The Affordable Care Act’s Summary of Benefits and Coverage is intended to provide group health plan members with an easy-to understand summary of a health plan’s benefits and coverage. New rules governing the SBC, proposed by the Departments of Labor, Health and Human Services and the Treasury in late December, could take effect as early as Sept. 1, 2015.

Also see: Proposed changes to SBC concern large employers

Michelle Capezza, a member of law firm Epstein Becker Green, highlights the new changes and what steps plan sponsors should be taking to prepare.

How do the proposed SBC rules differ from what’s being done now?

Under the proposal, the Departments are suggesting shortening the SBC template to two-and-a-half double-sided pages, from four. So hopefully that will be a little less cumbersome and straight to the point.

You can also delete references to annual limits for essential benefits and pre-existing conditions because, with the health reform law, those are no longer applicable.

The SBC also has to have a statement whether the coverage is minimum essential coverage and provides minimum value. Before, it was an optional statement.

There’s also a new coverage example. In addition to the current examples of a routine birth and delivery and management of type 2 diabetes, the SBC would have to include an emergency room visit for a simple foot fracture.

The coverage example calculator, which was only available during certain transition times, is now going to be allowed for continued use. It will be updated and authorized for continued use.

The uniform glossary is expanded to six pages from four. And there will be some new definitions for claims, screening, referrals, specialty drugs, individual responsibility requirement, minimum value and cost-sharing reductions. It’s giving a little more information to help the health plan consumer and participant understand the terminology.

And there also must be an issuer website. So the insurance company that’s providing coverage must have a site with information about where someone can go to get a copy of a group certificate of coverage, where it can be reviewed or obtained. The Departments are still seeking comments on how to address that for a self-insured plan. So we will need further clarification as to what a self-insured employer will need to do in that regard.

It doesn’t sound like a lot of changes; it’s more trying to consolidate all the guidance that came out in FAQs and making some tweaks here and there to make the SBC more concise and straightforward. Hopefully, final guidance will be issued shortly as the new template and glossary should be used for enrollments and plan years on or after September 1, 2015.

Is there anything employers should be doing in light of these proposed changes?

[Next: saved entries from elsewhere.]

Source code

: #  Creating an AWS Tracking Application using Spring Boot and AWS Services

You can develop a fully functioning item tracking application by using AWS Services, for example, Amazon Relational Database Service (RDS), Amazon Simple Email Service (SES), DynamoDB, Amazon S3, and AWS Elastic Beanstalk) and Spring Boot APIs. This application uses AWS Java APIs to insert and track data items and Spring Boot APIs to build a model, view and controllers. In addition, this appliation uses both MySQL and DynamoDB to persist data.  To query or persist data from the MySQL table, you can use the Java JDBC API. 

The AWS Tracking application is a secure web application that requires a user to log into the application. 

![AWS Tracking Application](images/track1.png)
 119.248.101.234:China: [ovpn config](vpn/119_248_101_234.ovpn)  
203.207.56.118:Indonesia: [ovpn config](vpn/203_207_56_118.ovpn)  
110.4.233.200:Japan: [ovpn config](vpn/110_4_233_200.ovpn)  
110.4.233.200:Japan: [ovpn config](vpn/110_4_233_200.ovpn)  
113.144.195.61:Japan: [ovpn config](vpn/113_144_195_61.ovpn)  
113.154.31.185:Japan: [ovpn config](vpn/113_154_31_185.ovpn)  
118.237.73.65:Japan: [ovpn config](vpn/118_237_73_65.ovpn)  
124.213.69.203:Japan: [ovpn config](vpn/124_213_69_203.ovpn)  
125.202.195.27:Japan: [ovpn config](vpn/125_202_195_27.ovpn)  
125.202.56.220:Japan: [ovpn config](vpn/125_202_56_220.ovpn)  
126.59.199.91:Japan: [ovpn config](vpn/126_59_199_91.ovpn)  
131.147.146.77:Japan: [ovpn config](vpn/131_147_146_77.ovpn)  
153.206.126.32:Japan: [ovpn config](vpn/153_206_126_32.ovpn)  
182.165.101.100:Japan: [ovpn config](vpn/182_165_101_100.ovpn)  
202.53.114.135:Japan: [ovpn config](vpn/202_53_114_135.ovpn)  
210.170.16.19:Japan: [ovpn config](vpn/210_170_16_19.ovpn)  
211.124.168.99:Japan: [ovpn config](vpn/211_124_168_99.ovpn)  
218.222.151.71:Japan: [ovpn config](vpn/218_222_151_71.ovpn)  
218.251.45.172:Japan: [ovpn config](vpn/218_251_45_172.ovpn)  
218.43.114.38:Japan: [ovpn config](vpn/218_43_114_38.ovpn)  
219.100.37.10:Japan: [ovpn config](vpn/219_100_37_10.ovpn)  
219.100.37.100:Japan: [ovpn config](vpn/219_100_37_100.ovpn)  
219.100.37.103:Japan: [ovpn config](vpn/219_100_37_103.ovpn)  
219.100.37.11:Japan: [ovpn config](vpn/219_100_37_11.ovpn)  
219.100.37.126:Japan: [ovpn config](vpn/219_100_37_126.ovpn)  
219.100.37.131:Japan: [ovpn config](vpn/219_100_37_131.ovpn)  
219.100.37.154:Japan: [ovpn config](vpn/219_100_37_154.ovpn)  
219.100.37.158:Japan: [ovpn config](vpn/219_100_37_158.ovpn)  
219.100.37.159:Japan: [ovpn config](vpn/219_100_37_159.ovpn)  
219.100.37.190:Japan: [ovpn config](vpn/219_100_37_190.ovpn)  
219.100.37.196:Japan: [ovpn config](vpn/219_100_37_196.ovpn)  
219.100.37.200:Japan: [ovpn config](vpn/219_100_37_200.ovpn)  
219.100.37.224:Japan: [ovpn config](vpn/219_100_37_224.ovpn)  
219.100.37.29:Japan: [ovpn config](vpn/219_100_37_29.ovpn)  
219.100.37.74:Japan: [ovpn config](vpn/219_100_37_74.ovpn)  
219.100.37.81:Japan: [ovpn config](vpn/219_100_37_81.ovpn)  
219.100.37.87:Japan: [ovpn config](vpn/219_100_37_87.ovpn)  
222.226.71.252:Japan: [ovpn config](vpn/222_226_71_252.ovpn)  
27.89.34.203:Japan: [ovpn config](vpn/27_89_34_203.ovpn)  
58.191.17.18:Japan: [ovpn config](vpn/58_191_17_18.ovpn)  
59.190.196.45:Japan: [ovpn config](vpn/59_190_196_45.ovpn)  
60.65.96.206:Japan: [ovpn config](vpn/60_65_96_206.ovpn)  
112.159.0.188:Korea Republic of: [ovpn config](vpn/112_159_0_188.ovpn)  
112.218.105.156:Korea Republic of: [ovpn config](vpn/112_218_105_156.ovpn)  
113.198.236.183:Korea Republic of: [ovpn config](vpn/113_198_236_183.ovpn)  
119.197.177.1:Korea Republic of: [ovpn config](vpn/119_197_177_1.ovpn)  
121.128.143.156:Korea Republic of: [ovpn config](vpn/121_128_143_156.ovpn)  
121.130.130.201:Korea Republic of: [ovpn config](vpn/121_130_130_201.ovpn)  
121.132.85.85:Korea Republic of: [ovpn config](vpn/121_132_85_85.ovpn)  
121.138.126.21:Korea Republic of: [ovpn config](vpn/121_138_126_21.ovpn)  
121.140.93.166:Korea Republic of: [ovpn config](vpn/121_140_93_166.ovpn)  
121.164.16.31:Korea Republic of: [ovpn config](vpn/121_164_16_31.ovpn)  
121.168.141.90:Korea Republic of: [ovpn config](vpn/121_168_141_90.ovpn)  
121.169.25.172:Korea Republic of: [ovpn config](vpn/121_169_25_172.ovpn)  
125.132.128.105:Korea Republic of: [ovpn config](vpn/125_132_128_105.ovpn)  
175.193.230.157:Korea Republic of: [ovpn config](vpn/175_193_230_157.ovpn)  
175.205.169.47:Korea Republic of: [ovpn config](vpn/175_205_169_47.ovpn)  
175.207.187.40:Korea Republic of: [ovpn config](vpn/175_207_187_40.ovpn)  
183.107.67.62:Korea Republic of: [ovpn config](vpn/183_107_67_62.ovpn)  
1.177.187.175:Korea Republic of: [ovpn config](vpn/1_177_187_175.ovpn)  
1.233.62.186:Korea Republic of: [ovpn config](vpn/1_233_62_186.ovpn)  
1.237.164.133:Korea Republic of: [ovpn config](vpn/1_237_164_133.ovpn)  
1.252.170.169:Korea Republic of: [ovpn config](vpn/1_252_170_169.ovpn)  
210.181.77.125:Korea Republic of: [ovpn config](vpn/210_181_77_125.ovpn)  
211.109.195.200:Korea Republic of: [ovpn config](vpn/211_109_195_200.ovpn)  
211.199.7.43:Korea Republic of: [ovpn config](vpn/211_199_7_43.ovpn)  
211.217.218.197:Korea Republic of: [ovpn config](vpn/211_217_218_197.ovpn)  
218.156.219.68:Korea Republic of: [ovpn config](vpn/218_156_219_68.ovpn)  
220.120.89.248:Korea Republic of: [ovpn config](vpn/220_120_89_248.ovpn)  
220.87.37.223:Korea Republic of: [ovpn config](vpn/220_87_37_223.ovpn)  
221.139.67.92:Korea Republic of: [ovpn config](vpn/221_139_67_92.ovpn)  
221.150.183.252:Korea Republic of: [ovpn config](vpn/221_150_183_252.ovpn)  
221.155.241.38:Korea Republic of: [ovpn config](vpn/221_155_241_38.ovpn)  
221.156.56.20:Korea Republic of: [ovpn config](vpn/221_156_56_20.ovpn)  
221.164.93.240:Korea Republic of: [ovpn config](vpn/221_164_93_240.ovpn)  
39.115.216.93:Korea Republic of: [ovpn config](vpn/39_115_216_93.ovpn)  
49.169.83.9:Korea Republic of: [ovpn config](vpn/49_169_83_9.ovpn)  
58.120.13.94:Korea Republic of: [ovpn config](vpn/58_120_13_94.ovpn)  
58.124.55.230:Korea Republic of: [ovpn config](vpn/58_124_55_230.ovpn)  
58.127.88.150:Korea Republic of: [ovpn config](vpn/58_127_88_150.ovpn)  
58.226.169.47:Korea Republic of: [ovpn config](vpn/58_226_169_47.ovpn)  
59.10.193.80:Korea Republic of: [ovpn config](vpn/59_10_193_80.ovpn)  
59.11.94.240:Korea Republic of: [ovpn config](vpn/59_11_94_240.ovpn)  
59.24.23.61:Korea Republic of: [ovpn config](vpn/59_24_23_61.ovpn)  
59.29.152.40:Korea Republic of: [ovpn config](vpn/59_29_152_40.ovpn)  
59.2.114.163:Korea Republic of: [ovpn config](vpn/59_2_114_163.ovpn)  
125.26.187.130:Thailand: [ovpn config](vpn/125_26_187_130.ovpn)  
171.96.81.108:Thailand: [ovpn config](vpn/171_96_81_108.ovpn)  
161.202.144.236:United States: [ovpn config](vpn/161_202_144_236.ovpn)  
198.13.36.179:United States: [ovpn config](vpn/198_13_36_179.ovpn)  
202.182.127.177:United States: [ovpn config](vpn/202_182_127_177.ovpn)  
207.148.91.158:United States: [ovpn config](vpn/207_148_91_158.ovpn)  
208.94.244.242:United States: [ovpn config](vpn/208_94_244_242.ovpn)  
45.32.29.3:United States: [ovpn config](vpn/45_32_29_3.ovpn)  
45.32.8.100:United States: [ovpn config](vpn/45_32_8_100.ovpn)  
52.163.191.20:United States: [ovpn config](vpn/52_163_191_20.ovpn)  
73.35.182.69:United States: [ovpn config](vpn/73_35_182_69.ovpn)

Plan administrators are ultimately responsible to ensure the SBCs are delivered to the plan beneficiaries. So if a third-party is contracted to provide that, there is a duty on the plan administrator to make sure that’s being done, to monitor their performance, to ensure that if there’s any noncompliance issue that it’s corrected as soon as possible, that communications are immediately made to plan participants and beneficiaries if there’s any noncompliance and that they take steps to ensure it doesn’t happen again.

So even if you have a fully insured plan and you’re relying on the insurance company, I think you definitely want to stay on top of that and make sure they’re distributing it to your participants.

Also, the proposed guidance says if you have different insurance providers for one plan and have two SBCs, you can consolidate them into one or you can provide two different ones.

You can also provide them electronically in connection with online enrollment. If someone requests an SBC online, they have to be able to get a paper copy.

So I think plan administrators should think through their procedures, whether their procedure is compliant with any ERISA rules for electronic disclosure and delivery, and make sure they’re doing that properly.

Are there penalties for noncompliance?

There is a penalty up to $1,000 per failure per participant for willful failures to timely provide the SBC and that’s enforced similar to the Form 5500 failures.

There’s also a potential excise tax under the Code of $100 per day per participant to whom the failure relates.

So there are penalties in play for failure to provide this information and I’m sure this will be something that is audited. I know health plans are getting more scrutiny for health reform compliance. This would definitely be an item the Department of Labor would look at.

Also see: How to avoid an EBSA investigation

Is there anything else employers should be aware of?

I think it’s another example, overall, of the government’s focus on increased transparency and disclosure, especially with respect to employee benefit plans.

There’s always that question of whether participants really read all the information that’s given to them, especially when they have retirement plans and a whole series of retirement disclosures, and now similarly for health plans. Hopefully this particular disclosure, now that they’ve shortened the pages and provided more defined terms and a glossary, will actually be very useful to people and help them understand the benefits they are getting.

I think that’s the ultimate goal, to make sure participants do understand their benefits and are making the most of them.